**Exercise data:**
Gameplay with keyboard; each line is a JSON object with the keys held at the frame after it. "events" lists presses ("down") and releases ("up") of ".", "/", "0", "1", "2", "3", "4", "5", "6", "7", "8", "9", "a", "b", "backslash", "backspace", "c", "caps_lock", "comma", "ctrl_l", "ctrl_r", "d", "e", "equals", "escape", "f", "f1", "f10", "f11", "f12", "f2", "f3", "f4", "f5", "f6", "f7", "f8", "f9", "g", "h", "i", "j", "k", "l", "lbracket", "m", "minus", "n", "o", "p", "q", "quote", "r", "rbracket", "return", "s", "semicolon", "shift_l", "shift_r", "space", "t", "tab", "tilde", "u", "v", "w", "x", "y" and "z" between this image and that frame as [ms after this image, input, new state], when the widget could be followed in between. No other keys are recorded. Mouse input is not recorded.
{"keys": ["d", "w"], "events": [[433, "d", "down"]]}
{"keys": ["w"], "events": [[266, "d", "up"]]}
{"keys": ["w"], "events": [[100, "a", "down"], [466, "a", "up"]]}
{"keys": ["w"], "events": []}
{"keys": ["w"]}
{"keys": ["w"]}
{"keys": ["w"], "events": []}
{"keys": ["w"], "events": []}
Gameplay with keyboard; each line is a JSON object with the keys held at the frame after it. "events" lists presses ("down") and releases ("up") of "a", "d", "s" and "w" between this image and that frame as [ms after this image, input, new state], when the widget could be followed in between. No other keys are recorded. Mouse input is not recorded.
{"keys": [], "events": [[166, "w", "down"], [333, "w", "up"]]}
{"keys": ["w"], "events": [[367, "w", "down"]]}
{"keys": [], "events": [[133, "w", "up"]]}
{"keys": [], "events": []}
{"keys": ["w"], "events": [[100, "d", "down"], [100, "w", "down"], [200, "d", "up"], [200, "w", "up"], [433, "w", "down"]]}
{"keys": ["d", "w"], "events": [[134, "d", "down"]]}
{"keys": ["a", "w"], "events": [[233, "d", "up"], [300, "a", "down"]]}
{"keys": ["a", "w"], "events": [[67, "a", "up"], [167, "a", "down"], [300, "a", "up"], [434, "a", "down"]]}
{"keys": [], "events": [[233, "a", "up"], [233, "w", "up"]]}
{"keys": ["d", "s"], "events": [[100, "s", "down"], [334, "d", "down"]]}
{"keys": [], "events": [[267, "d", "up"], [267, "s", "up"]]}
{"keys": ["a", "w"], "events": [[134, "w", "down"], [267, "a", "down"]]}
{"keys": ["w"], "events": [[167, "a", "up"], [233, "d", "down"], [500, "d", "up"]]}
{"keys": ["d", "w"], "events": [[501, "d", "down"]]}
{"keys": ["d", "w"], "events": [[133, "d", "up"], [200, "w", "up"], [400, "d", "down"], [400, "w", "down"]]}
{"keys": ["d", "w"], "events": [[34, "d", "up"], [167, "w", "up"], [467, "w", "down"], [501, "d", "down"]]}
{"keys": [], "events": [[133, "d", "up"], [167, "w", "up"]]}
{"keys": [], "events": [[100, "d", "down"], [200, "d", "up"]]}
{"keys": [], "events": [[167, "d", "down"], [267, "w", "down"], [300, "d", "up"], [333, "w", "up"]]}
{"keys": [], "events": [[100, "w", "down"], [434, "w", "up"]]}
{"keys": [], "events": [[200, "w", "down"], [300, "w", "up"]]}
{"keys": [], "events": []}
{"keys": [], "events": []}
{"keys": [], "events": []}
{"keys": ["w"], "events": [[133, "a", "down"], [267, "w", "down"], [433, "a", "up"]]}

**Work order:**
Please repeat every record above word for word.

**Completed exercise:**
Gameplay with keyboard; each line is a JSON object with the keys held at the frame after it. "events" lists presses ("down") and releases ("up") of ".", "/", "0", "1", "2", "3", "4", "5", "6", "7", "8", "9", "a", "b", "backslash", "backspace", "c", "caps_lock", "comma", "ctrl_l", "ctrl_r", "d", "e", "equals", "escape", "f", "f1", "f10", "f11", "f12", "f2", "f3", "f4", "f5", "f6", "f7", "f8", "f9", "g", "h", "i", "j", "k", "l", "lbracket", "m", "minus", "n", "o", "p", "q", "quote", "r", "rbracket", "return", "s", "semicolon", "shift_l", "shift_r", "space", "t", "tab", "tilde", "u", "v", "w", "x", "y" and "z" between this image and that frame as [ms after this image, input, new state], when the widget could be followed in between. No other keys are recorded. Mouse input is not recorded.
{"keys": ["d", "w"], "events": [[433, "d", "down"]]}
{"keys": ["w"], "events": [[266, "d", "up"]]}
{"keys": ["w"], "events": [[100, "a", "down"], [466, "a", "up"]]}
{"keys": ["w"], "events": []}
{"keys": ["w"]}
{"keys": ["w"]}
{"keys": ["w"], "events": []}
{"keys": ["w"], "events": []}
Gameplay with keyboard; each line is a JSON object with the keys held at the frame after it. "events" lists presses ("down") and releases ("up") of "a", "d", "s" and "w" between this image and that frame as [ms after this image, input, new state], when the widget could be followed in between. No other keys are recorded. Mouse input is not recorded.
{"keys": [], "events": [[166, "w", "down"], [333, "w", "up"]]}
{"keys": ["w"], "events": [[367, "w", "down"]]}
{"keys": [], "events": [[133, "w", "up"]]}
{"keys": [], "events": []}
{"keys": ["w"], "events": [[100, "d", "down"], [100, "w", "down"], [200, "d", "up"], [200, "w", "up"], [433, "w", "down"]]}
{"keys": ["d", "w"], "events": [[134, "d", "down"]]}
{"keys": ["a", "w"], "events": [[233, "d", "up"], [300, "a", "down"]]}
{"keys": ["a", "w"], "events": [[67, "a", "up"], [167, "a", "down"], [300, "a", "up"], [434, "a", "down"]]}
{"keys": [], "events": [[233, "a", "up"], [233, "w", "up"]]}
{"keys": ["d", "s"], "events": [[100, "s", "down"], [334, "d", "down"]]}
{"keys": [], "events": [[267, "d", "up"], [267, "s", "up"]]}
{"keys": ["a", "w"], "events": [[134, "w", "down"], [267, "a", "down"]]}
{"keys": ["w"], "events": [[167, "a", "up"], [233, "d", "down"], [500, "d", "up"]]}
{"keys": ["d", "w"], "events": [[501, "d", "down"]]}
{"keys": ["d", "w"], "events": [[133, "d", "up"], [200, "w", "up"], [400, "d", "down"], [400, "w", "down"]]}
{"keys": ["d", "w"], "events": [[34, "d", "up"], [167, "w", "up"], [467, "w", "down"], [501, "d", "down"]]}
{"keys": [], "events": [[133, "d", "up"], [167, "w", "up"]]}
{"keys": [], "events": [[100, "d", "down"], [200, "d", "up"]]}
{"keys": [], "events": [[167, "d", "down"], [267, "w", "down"], [300, "d", "up"], [333, "w", "up"]]}
{"keys": [], "events": [[100, "w", "down"], [434, "w", "up"]]}
{"keys": [], "events": [[200, "w", "down"], [300, "w", "up"]]}
{"keys": [], "events": []}
{"keys": [], "events": []}
{"keys": [], "events": []}
{"keys": ["w"], "events": [[133, "a", "down"], [267, "w", "down"], [433, "a", "up"]]}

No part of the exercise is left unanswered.